*What this task involves*
The result should be the full listing copied exactly, with no pictures in it.
Start of Block
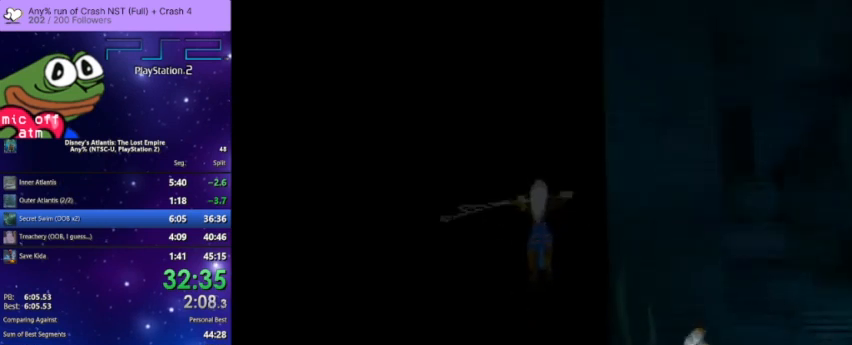
{"buttons": ["CROSS"], "left_stick": "up-left", "right_stick": "center", "button_events": [[433, "CROSS", "down"]]}
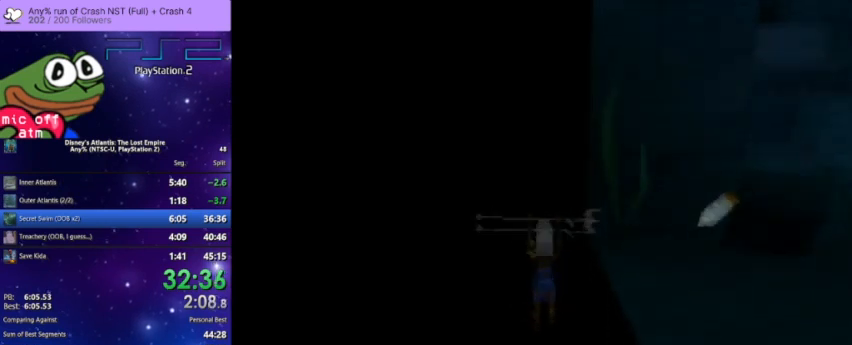
{"buttons": [], "left_stick": "up", "right_stick": "center", "button_events": [[200, "CROSS", "up"]]}
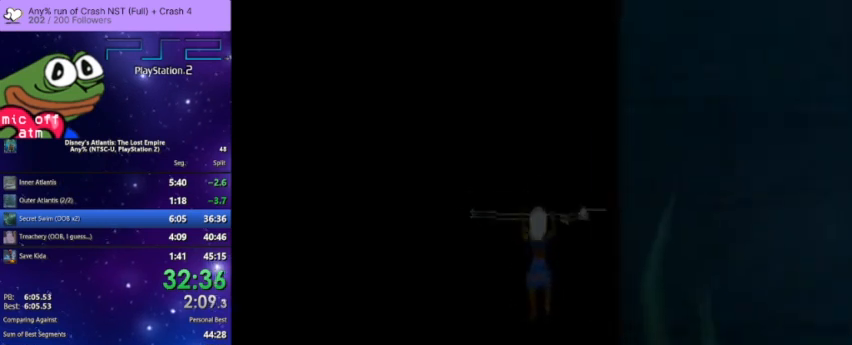
{"buttons": ["CROSS"], "left_stick": "up-right", "right_stick": "center", "button_events": [[233, "CROSS", "down"]]}
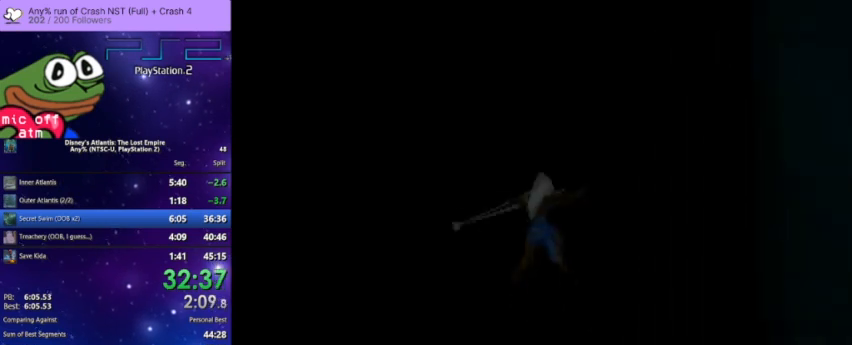
{"buttons": ["CROSS"], "left_stick": "up-right", "right_stick": "center", "button_events": [[33, "CROSS", "up"], [433, "CROSS", "down"]]}
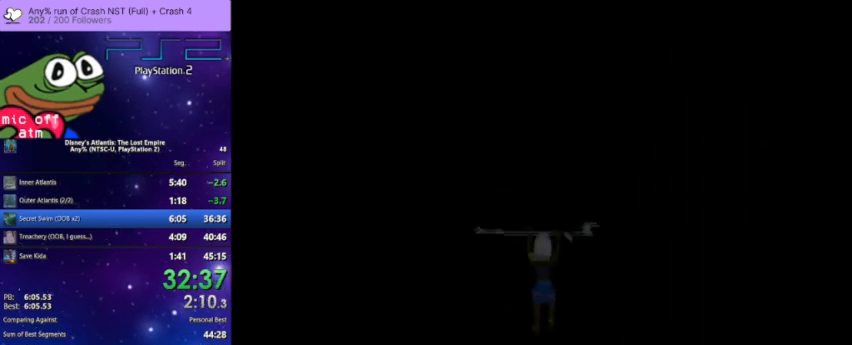
{"buttons": [], "left_stick": "up", "right_stick": "center", "button_events": [[267, "CROSS", "up"]]}
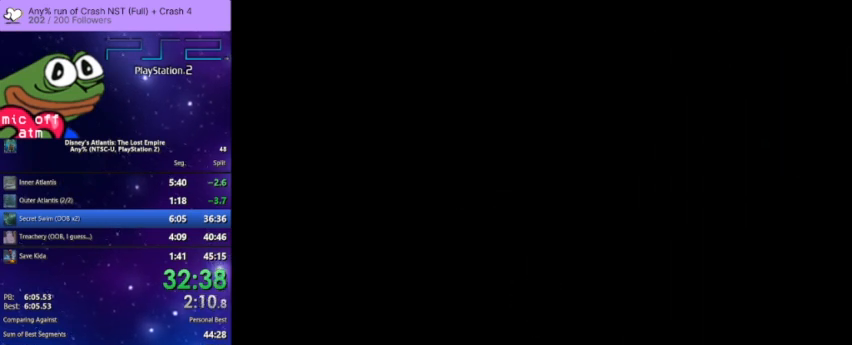
{"buttons": [], "left_stick": "up-right", "right_stick": "center", "button_events": []}
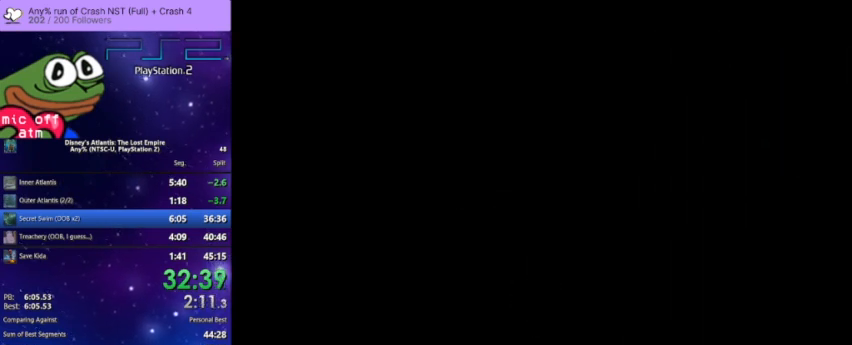
{"buttons": [], "left_stick": "up", "right_stick": "down-left", "button_events": []}
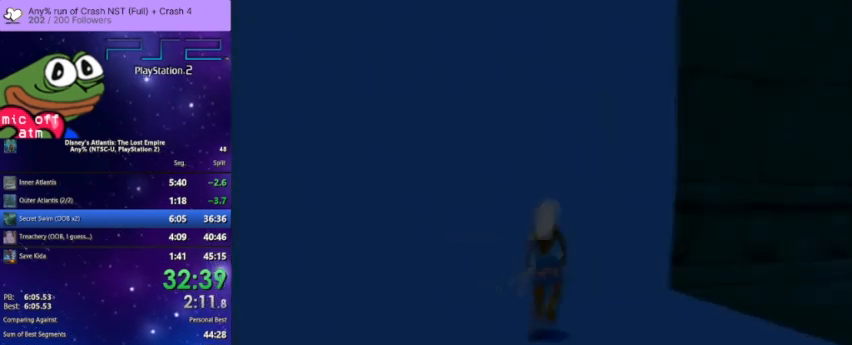
{"buttons": [], "left_stick": "up", "right_stick": "center", "button_events": []}
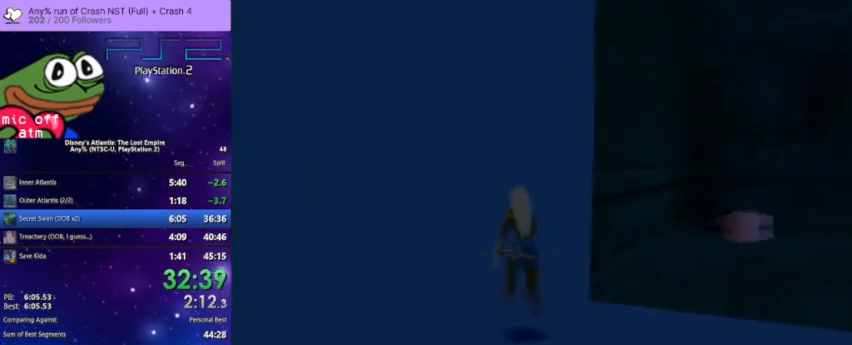
{"buttons": [], "left_stick": "up", "right_stick": "center", "button_events": [[33, "CROSS", "down"], [233, "CROSS", "up"]]}
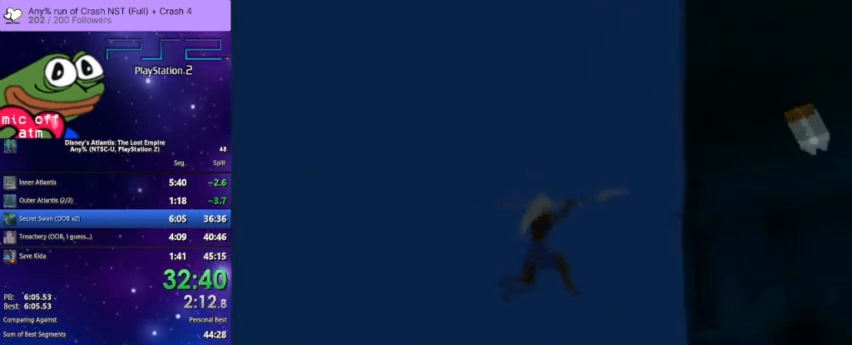
{"buttons": ["CROSS"], "left_stick": "up-right", "right_stick": "center", "button_events": [[300, "CROSS", "down"]]}
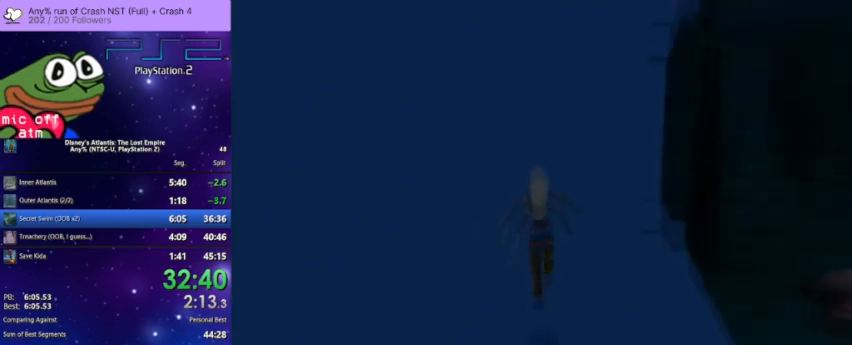
{"buttons": [], "left_stick": "up", "right_stick": "center", "button_events": [[100, "CROSS", "up"]]}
End of Block
*Response area*
{"buttons": ["CROSS"], "left_stick": "up-left", "right_stick": "center", "button_events": [[433, "CROSS", "down"]]}
{"buttons": [], "left_stick": "up", "right_stick": "center", "button_events": [[200, "CROSS", "up"]]}
{"buttons": ["CROSS"], "left_stick": "up-right", "right_stick": "center", "button_events": [[233, "CROSS", "down"]]}
{"buttons": ["CROSS"], "left_stick": "up-right", "right_stick": "center", "button_events": [[33, "CROSS", "up"], [433, "CROSS", "down"]]}
{"buttons": [], "left_stick": "up", "right_stick": "center", "button_events": [[267, "CROSS", "up"]]}
{"buttons": [], "left_stick": "up-right", "right_stick": "center", "button_events": []}
{"buttons": [], "left_stick": "up", "right_stick": "down-left", "button_events": []}
{"buttons": [], "left_stick": "up", "right_stick": "center", "button_events": []}
{"buttons": [], "left_stick": "up", "right_stick": "center", "button_events": [[33, "CROSS", "down"], [233, "CROSS", "up"]]}
{"buttons": ["CROSS"], "left_stick": "up-right", "right_stick": "center", "button_events": [[300, "CROSS", "down"]]}
{"buttons": [], "left_stick": "up", "right_stick": "center", "button_events": [[100, "CROSS", "up"]]}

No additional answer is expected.